Monday, August 27, 2007

“Whatever is Lovely” Part I

“Finally, brothers, whatever is true, whatever is noble, whatever is right, whatever is pure, whatever is lovely…think about such things.” Philippians 4:8, NIV

“Whatever is lovely”—for me this is the most elusive quality in Philippians 4:8. How can anyone define what is lovely? Isn’t beauty in the eye of the beholder?

Yet maybe this old axiom is true only to a point, for there seems to be an innate sense of what’s beautiful in all of us. Otherwise why do some things commonly seem lovely to us all? Like mountains colored by sunset and the fragrance of flowers. Or the texture of a kitten’s fur and the sound of voices singing in harmony.

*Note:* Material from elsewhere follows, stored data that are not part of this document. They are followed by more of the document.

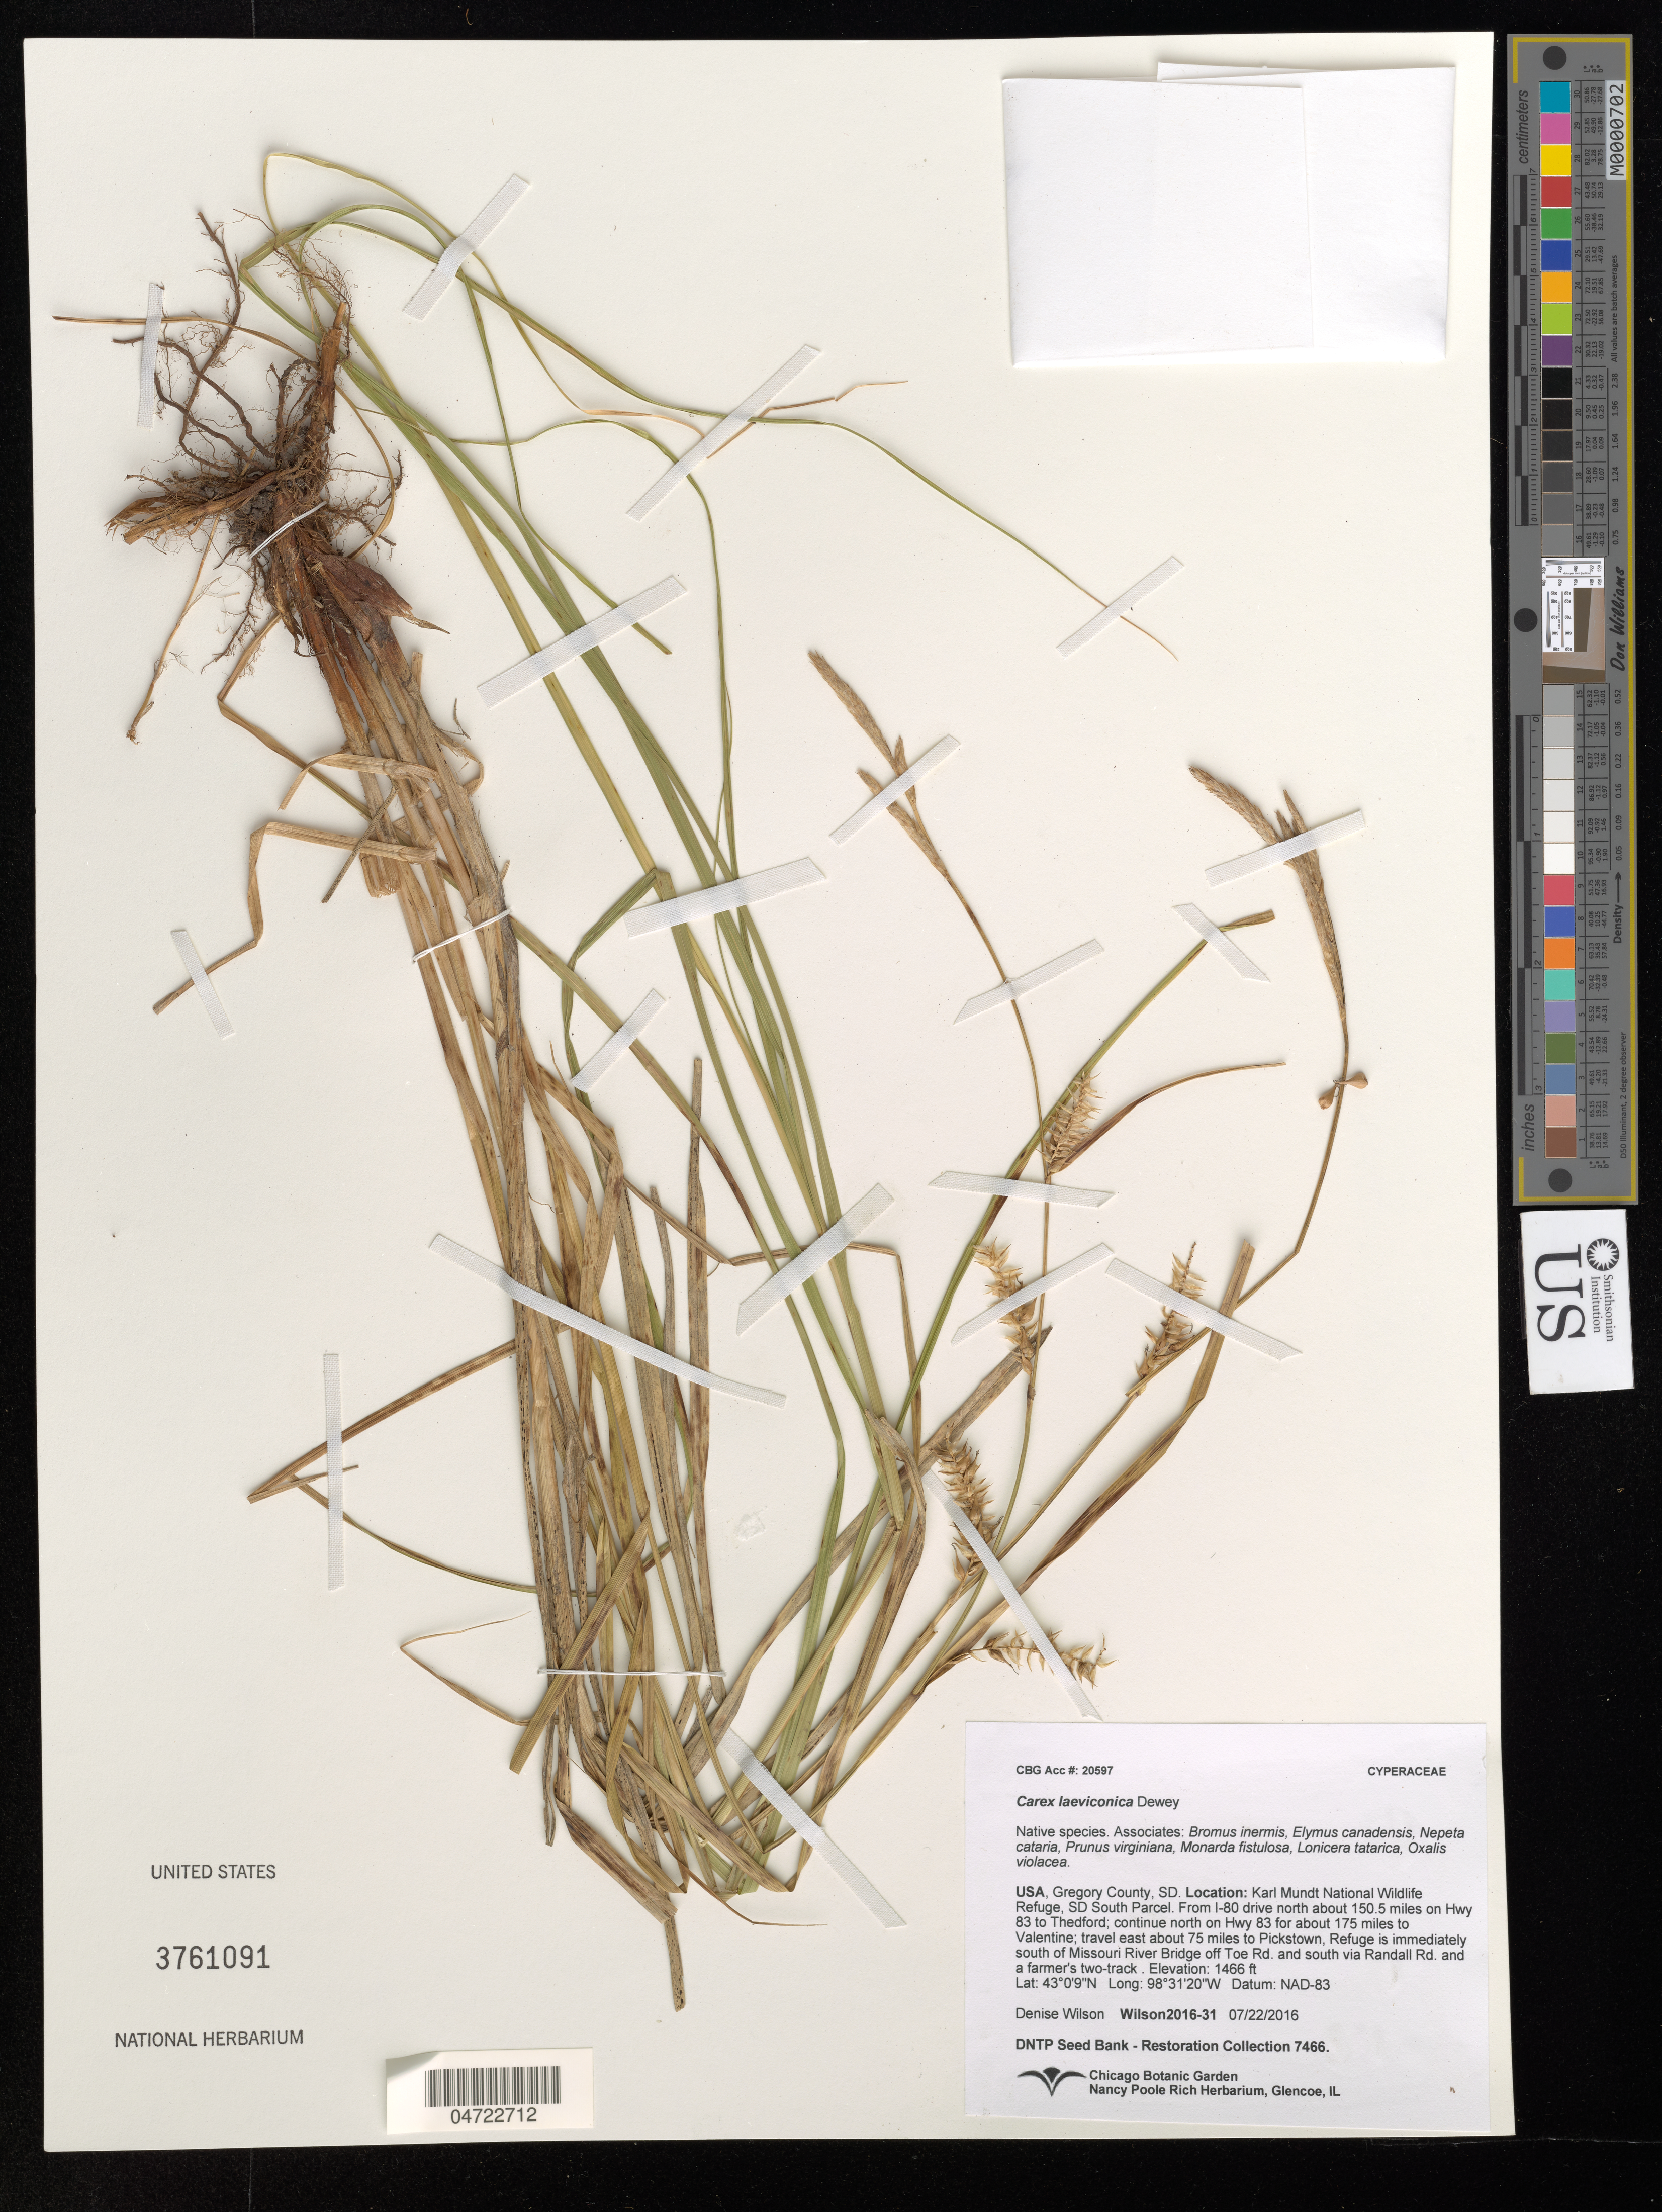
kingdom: Plantae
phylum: Tracheophyta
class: Liliopsida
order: Poales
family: Cyperaceae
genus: Carex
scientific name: Carex laeviconica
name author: Dewey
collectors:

And who can resist a child’s smile?

More than that, God created all these things and much more besides, which he himself declared beautiful (Genesis 1:31, 2:9). So if God has a sense of what’s lovely and we are created in his image, why wouldn’t we also have that sense?

Granted, our sense of beauty can be twisted and distorted. It is part of having a sin nature. But that doesn’t mean we can’t tell when something pleases our senses—whether touch, taste, sound, smell, or sight—and feel the softening of the heart when we meet such things.

And that heart-softening may be the true mark of what’s lovely. Even the Greek word Paul uses in Philippians is a combination of the preposition to and the word philos—love or tender affection. What is lovely moves us toward love and affection.

So perhaps beauty is not so much in the eye of the beholder as it's in the tenderness of the beholder's heart.